Disebutkan dalam berita "Bagaimana Depok Ingin Cegah AIDS Dengan Memperkuat Homofobia" (dw.com, 21/2-2018): " .... buat Ketua Lembaga Konsultasi Kesejahteraan Keluarga (LK3) Kota Depok, Wulandari Eka Sari, penyakit mematikan itu hanya bisa dicegah dengan memberangus perilaku seksual 'menyimpang' ala kaum LGBT."
Pertama, homofobia justru 'penyakit' yang bisa merusak kehidupan seseorang. Itu artinya Pemkot Depok mendorong warganya jadi homofobia.
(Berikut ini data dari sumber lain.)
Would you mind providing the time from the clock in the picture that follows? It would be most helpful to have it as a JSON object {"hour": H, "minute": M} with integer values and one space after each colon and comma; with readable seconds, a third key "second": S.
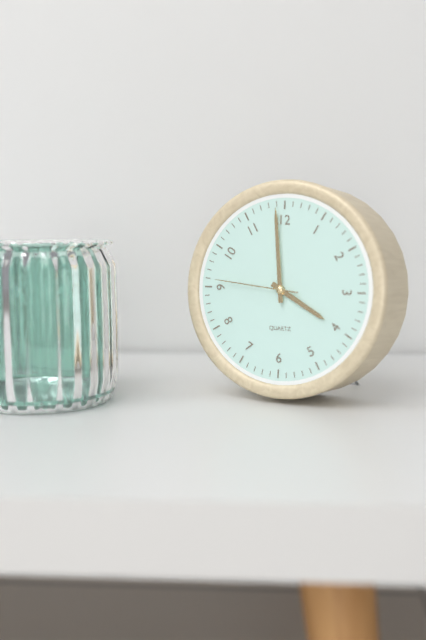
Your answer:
{"hour": 3, "minute": 59, "second": 46}
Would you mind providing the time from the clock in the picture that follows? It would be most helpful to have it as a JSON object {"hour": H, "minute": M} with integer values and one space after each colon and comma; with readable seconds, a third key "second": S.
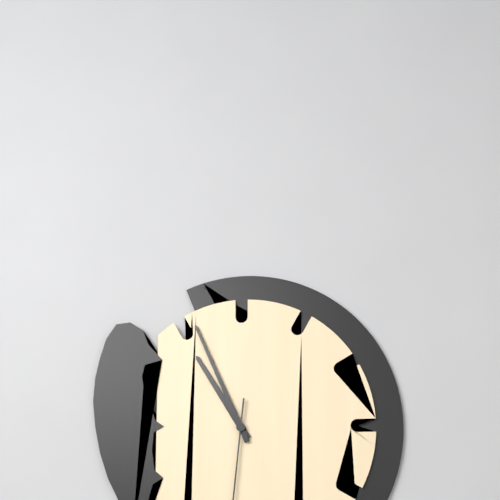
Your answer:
{"hour": 10, "minute": 56}
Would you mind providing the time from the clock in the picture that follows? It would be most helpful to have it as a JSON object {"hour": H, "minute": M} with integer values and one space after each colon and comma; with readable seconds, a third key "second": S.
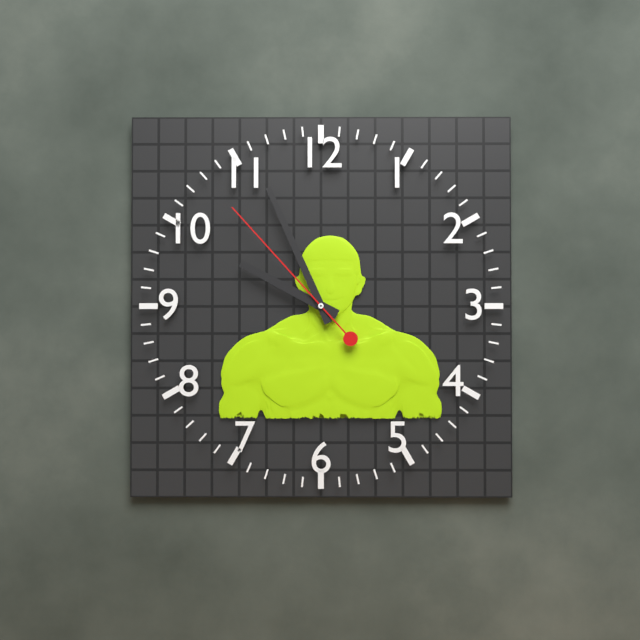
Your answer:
{"hour": 9, "minute": 56, "second": 53}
Kondisi ini sangat mengganggu sendi-sendi kehidupan manusia yang mengidap fobia, dalam hal ini homofobia. Soalnya, ketakutan yang luar biasa terhadap sesuatu yang tidak nyata karena kalangan homoseksual (gay dan lesbian) dan biseksual tidak kasat mata. Sedangkan transgender (waria) berbaur dengan kehidupan keseharian keluarga di masyarakat.
Kedua, homofobia yang didengung-dengungkan hanya terkait dengan homoseksual yaitu gay (laki-laki) karena persepsi yang keliru di masyarakat yaitu selalu dikatikan dengan seks anal dan sodomi. Padahal, sodomi bukan hanya dilakukan oleh gay tapi juga oleh kalangan heteroseksual sebagai kejahatan seksual. Sedangkan seks anal juga banyak dilakukan suami, sebagai dengan paksaan, terhadap istri yang mereka sebut sebagai variasi hubungan seksual (Baca juga: Perkosaan dalam Perkawinan dan Biseksual Jauh Lebih Serius daripada Zina dan Homoseks).
Ketiga, HIV adalah virus dan AIDS adalah kondisi setelah seseorang tertular HIV antara 5-15 tahun sehingga HIV/AIDS bukan penyakit.
Keempat, HIV/AIDS bukan penyakit yang mematikan karena kematian pada pengidap HIV/AIDS terjadi karena infeksi oportunistik pada masa AIDS, seperti diare, TB, dll.
Kelima, mencegah penularan HIV bukan dengan memberangus perilaku seksual menyimpang ala kaum LBGT karena penularan HIV bukan karena orientasi seksual, tapi karena kondisi hubungan seksual.
Keenam, sebagai penyaluran dorongan libido seks tidak ada cara-cara penyaluran yang menyimpang karena penyimpangan hanya dari aspek norma, moral dan agama.